The key is to have salt in ourselves
If you want peace in the body, then you have to be salty. That’s right, if you want to experience reconciliation between you and another Christian both of you have to get salty. It’s ironic that today this phrase means the exact opposite of what Jesus intended. When you hear someone take about getting salty today they mean getting angry or mouthy with someone. Shocker: that’s not the key to peace in the church. So what did Jesus mean when he said have salt in yourself? In the lead up to verse 50 Jesus called his followers to radical sacrifice: cut off you hand, cut off your foot, tear out your eye if they cause you to sin. Like virtually every teaching in Christian history I don’t think Jesus was being literal here (otherwise every Christian would be without feet, hands, or eyes—not to mention any other part of ourselves we sin with!). But Jesus was seriously calling us to radical sacrifice; nothing you have is so precious that it’s worth keeping if it will keep you out of the kingdom. Nothing you have is so good that it’s worth keeping if it leads you into sin, so willingly sacrifice the things that keep you from following Jesus. In verse 49 we see fire and salt connected. Interestingly, both fire and salt were important in the Old Testament sacrificial system. Burnt offerings were to be completely consumed by fire, creating a pleasing aroma to God (Lev. 1). Additionally, sacrifices had to be seasoned with salt (Lev. 2:13). We see these two some elements come up in Jesus’ teaching, right after he’s called us to radical sacrifice. Putting all that together, I think when Jesus tells us to be salty he’s telling us to sacrifice things that cause sin in our lives. Having salt in ourselves is another way of saying, “live a holy life.”

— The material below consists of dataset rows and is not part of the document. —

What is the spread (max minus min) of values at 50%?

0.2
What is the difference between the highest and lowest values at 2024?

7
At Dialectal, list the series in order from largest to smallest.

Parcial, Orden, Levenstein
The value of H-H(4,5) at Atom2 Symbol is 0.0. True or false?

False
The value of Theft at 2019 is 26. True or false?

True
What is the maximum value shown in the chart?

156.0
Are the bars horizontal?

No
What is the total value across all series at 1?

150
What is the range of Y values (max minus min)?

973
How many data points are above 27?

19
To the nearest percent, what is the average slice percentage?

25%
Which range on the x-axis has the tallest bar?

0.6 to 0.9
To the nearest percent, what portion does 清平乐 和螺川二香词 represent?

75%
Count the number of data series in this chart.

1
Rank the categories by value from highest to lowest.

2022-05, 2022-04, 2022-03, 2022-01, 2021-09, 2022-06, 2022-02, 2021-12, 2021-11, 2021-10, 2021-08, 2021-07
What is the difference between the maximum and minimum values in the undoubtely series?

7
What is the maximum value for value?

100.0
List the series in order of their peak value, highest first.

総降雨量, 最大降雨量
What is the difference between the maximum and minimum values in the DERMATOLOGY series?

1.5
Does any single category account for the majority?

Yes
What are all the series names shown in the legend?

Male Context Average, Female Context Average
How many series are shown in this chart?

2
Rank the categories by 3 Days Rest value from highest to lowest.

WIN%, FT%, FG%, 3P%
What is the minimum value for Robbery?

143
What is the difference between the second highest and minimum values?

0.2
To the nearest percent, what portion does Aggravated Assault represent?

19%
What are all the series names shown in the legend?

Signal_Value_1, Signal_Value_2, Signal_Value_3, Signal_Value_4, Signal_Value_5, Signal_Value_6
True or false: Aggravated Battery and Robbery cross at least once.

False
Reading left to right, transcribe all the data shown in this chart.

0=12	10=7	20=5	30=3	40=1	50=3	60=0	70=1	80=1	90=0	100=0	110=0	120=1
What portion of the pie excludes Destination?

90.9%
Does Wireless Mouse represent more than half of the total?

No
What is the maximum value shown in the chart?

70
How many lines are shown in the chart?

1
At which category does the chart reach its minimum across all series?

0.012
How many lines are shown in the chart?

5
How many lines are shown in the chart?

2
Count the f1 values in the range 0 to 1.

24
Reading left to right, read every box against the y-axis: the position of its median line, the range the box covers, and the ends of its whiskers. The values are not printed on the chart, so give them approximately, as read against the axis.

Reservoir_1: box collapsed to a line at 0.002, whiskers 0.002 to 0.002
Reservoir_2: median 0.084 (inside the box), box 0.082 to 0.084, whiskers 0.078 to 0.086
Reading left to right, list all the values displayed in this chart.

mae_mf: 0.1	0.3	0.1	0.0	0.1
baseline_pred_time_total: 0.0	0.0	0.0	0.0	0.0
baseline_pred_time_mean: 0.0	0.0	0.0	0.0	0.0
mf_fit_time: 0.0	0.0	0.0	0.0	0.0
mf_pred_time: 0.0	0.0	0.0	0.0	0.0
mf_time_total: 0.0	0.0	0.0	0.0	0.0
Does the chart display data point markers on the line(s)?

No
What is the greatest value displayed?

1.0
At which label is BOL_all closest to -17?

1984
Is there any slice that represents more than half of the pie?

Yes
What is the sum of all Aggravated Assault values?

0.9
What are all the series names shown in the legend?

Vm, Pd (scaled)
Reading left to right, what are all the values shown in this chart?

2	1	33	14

That’s important for us to see. Any division in the body of Christ can ultimately be connected back to our sin. Pride that demands we have things our way. Puffed up knowledge that asserts we know what’s best. Selfishness that puts our brothers and sisters needs behind our own. You get the idea. And don’t be so quick to take the high road. Chances are, if you’re not at peace with another Christian you’re thinking about their sin right now. There’s a little part of you that’s pumping it’s fist, saying I knew it was their fault. But it always takes two to tango. It’s your own sin that caused you to respond however you have rather than make whatever sacrifices are necessary to be at peace. The reality is, when there’s no peace both parties are almost always to blame.
We need peace in the body of Christ. I’m certain of that because our King commands us to pursue it. Get salty, make sacrifices to put your sin to death, and be at peace. If you’re not at peace with someone today, pray and ask God to show you what sin in your heart is keeping you from reconciling. At the same time, lovingly pray for your brother or sister in Christ that God would show them the same thing. Then do something! Don’t sit in a staring contest waiting for the other person to blink. Get salty, get up and go make peace. The greatest thing about being salty is that it both corrects and prevents division. That means no matter where we are, lots of division or none, we must pursue the salt of sacrifice toward a holy life to keep division at bay. Church be holy, and be at peace.